As my virtual tour wound down, I asked to meet the test director. Up from behind a monitor popped Davis Libbey. When I asked about his background, he said he was a recent recruit from—I should have seen this coming—SpaceX. John Muratore had snapped him up just a few months earlier. Apart from having to deal with very hot rather than very cold temperatures, he said, switching from spaceflight to nuclear power had been seamless. “From a control-room standpoint, this is very much what you’d see in South Texas or Hawthorne,” he said, referring to a SpaceX launch site and to its headquarters in California. “It’s all very similar.”

For the sake of the nuclear industry and the planet, we need to hope so.

WHAT ABOUT NUCLEAR WASTE?

In 1987, Congress authorized a national nuclear-waste repository at Yucca Mountain, in Nevada; for good measure, it banned permanently storing nuclear waste anywhere else. Unfortunately, that repository never opened and, thanks to obstacles both political and practical, apparently never will. Meanwhile, nuclear waste sits safely but only (in theory) temporarily at reactor sites around the country. To win public acceptance, Elizabeth Muller told me recently, the nuclear industry needs to resolve the waste problem, not just downplay it.

Muller is in her early 40s, the daughter of a physics professor. Alarmed by climate change, in 2010 she and her father started a climate-science nonprofit, Berkeley Earth, which argued that replacing coal with shale gas (a controversial proposition among some environmentalists, because it involves the water-injection process known as fracking) had to be part of the solution in the near term—and that the longer-term transition from hydrocarbons would require more nuclear power.

From their focus on natural gas, the Mullers knew that, by using computer-assisted directional drilling, an oil or gas rig can drill for miles in any direction, not just straight down but nosing horizontally along rich seams deep underground. (This transformative technology enabled the fracking revolution.) At a forum in 2015, Muller and her father, Richard Muller, heard a presentation about using boreholes to deposit nuclear waste in deep geological strata that have been stable for epochs.

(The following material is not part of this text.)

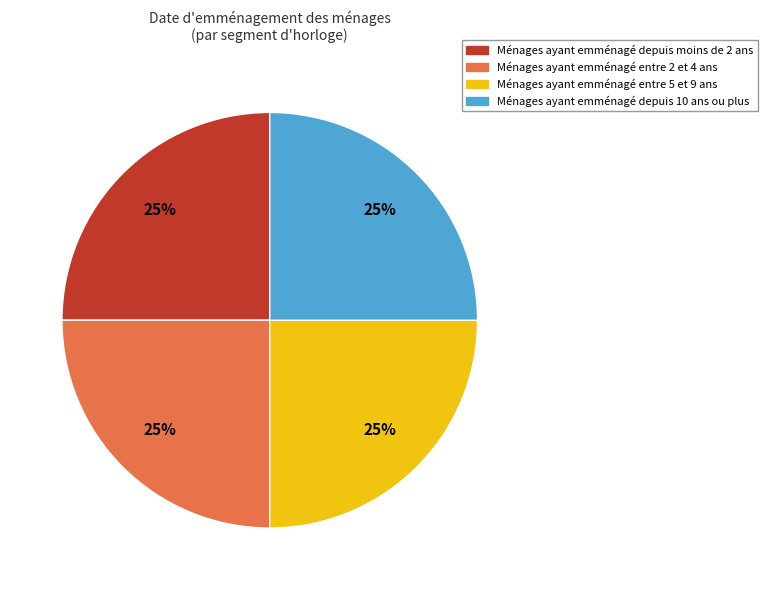

To the nearest percent, what is the difference between the largest and smallest slice percentages?

0%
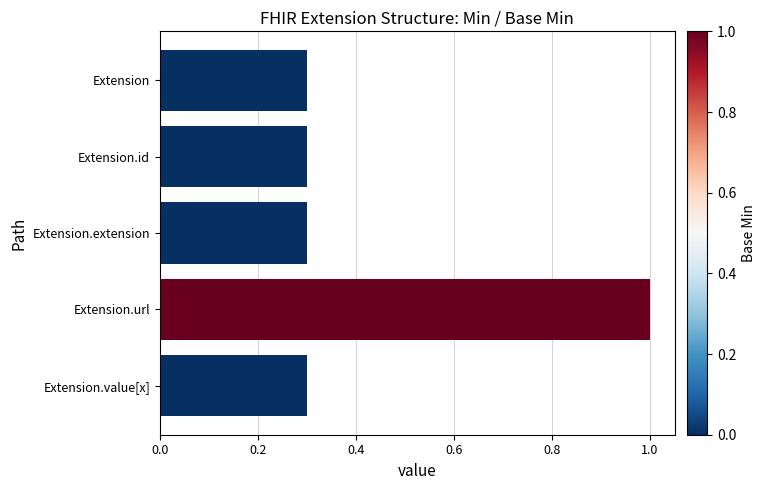

True or false: the data shows 1.6 at Extension.url.

False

Her father, Muller said, “immediately thought of drilling horizontally into shale formations that have held volatile materials for millions of years.” Because geological strata are stacked horizontally, like pancakes, a vertical hole passes rapidly through them, exposing little area for potential storage. Instead, by drilling sideways to follow a suitable formation, “you get a lot more space at a given depth.” That creates more storage options at any given location, without having to truck waste to some distant (and currently nonexistent) repository.

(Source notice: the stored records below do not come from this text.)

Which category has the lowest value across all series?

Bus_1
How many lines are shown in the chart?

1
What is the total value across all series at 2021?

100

Months after that forum, the Mullers founded a company, Deep Isolation. In 2018, they received seed funding, and the following year they showed that a drill rig on the surface could deposit specially designed waste canisters in horizontal boreholes, then later retrieve them, without any humans needing to work underground. The demonstration opened the possibility that waste can be safely stored, monitored, and if need be recovered near the sites that produce it, where communities are already accustomed to having nuclear neighbors. The company now employs about 50 people, Muller told me, and has won customer contracts in multiple countries, including the United States.

Can Deep Isolation succeed? Maybe, maybe not, but its greater significance is as an example of how the Big Nuclear mindset is cracking. Even a few years ago, the idea of an unconventional commercial start-up taking on the most intractable problem the industry faces—a problem that has defeated billions of dollars and ambitious government planning—would have seemed far-fetched, if not inconceivable.